そうして最後の怪我人を乗せた救急車がここを出てすぐ、入れ替わるようにしてアルテマの駐車場に1台の白いワンボックスカーが入ってきた。良く見るとそこには、『夜月テレビ』の文字が描かれていた。
「テレビ局か……嗅ぎ付けるのが早いな」
そのテレビ局の白いワンボックスカーは、警部2人と俺たちの目の前に停車すると、中から3人が出て来て俺の方に近づこうとして来たが、警部2人に止められていた。
「お願いです! ちょっとだけでも取材を……」
「駄目です。お引き取り下さい」
「そこを何とか……」
「駄目です。神林、俺がこの人たちを止めている間に近くの署に連れていけ。そこで家族たちも待っているはずだからな」
「了解! 灼狐ちゃん行くよ」
「うん」
テレビ局の人間を山倉警部が何とか引き留めている間に俺と神林警部はパトカーに乗り込もうとした時、後ろから腕を掴まれる。
「貴方は、テレビ局の……警部が言ったように、取材は無理です。と言うか私自身取材が嫌です。なのでお引き取り下さい」
「そう言わずに、お願いですから少しだけでも!」
山倉警部を突破したらしいテレビ局の人が止められているにも関わらず、俺の腕を掴み取材を試みようとしてきた。その行為に対して不快感を覚えた俺は、その人を追い払おうと妖術を使おうとしたが、神林警部に止められた。
「今から警察署で待ってる彼女の家族のもとに送り届ける途中ですし、本人もそう言っていますので取材は止めてください。それ以上しつこく食い下がろうと言うのなら、貴方を公務執行妨害及び暴行罪で逮捕することも出来ますが」
「……はぁ」
現役の警官にそう言われた為か、テレビ局の人は意外とあっさり引き下がった。まあ、逮捕されて前科者となる危険を犯してまで強引に取材はやらないか。

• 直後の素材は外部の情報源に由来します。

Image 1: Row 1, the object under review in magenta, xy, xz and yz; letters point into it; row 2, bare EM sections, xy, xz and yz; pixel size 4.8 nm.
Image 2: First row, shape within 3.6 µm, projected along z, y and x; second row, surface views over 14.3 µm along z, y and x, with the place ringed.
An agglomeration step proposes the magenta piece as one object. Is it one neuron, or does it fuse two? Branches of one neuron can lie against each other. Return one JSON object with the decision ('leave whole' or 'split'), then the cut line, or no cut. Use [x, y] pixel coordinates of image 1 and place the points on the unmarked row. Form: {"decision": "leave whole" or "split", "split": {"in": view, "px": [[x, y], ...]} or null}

そうしてテレビ局の人を追い返した山倉警部も合流し、パトカーの後部座席に乗って警察署に出発した。
「全く、あいつら諦め悪いな。後をつけてきてやがる」
「あれですね。灼狐ちゃんが僕たちと別れて警察署から離れたタイミングを見計らい、半強制で取材でもするつもりでしょう」
アルテマを出発して少し経った時、2人がそんな事を話していたのが聞こえたので後ろを見てみると、さっきの白いワンボックスカーがパトカーの後をつけてきているのが見えた。
これは警察署出た後、面倒くさい事になりそうだな。
「灼狐ちゃん、もしもアイツらが来て逃げるに逃げれない不味い状況になって撃退することになっても、出来るだけ手加減してな。本気でやったら多分相手が消し飛ぶから」
確かにそうかもしれない。今俺が放てる本気の攻撃は狐術・灼崩鏡だ。今日戦った恐喝集団のように強い人間や魔物に対してならともかく、普通の人間に使おうものなら確実に消し飛ぶだろう。
それに、他の攻撃妖術だって消し飛ぶまでは行かないものの、相手を殺すだけの力を秘めているので言われなくても普通の人間に使うつもりなど全くない。使うとしたら狐術・妖幻狐火位だ。
「うん、分かった」
この後ずっとつけられてはいたが、進路を妨害されることもなく父さんと母さんたちの待つという警察署に到着出来た。
「おーーい! 無事だったか灼狐!!」
「うん! 無事だったよお父さん。この通り、怪我も殆んどないし!」
「灼狐ぉ……良かったぁーー!」
「ごめんねお母さん……」
こうして無事に父さんと母さん・父さんの友人たちの誰も怪我をすることなく合流することが出来た。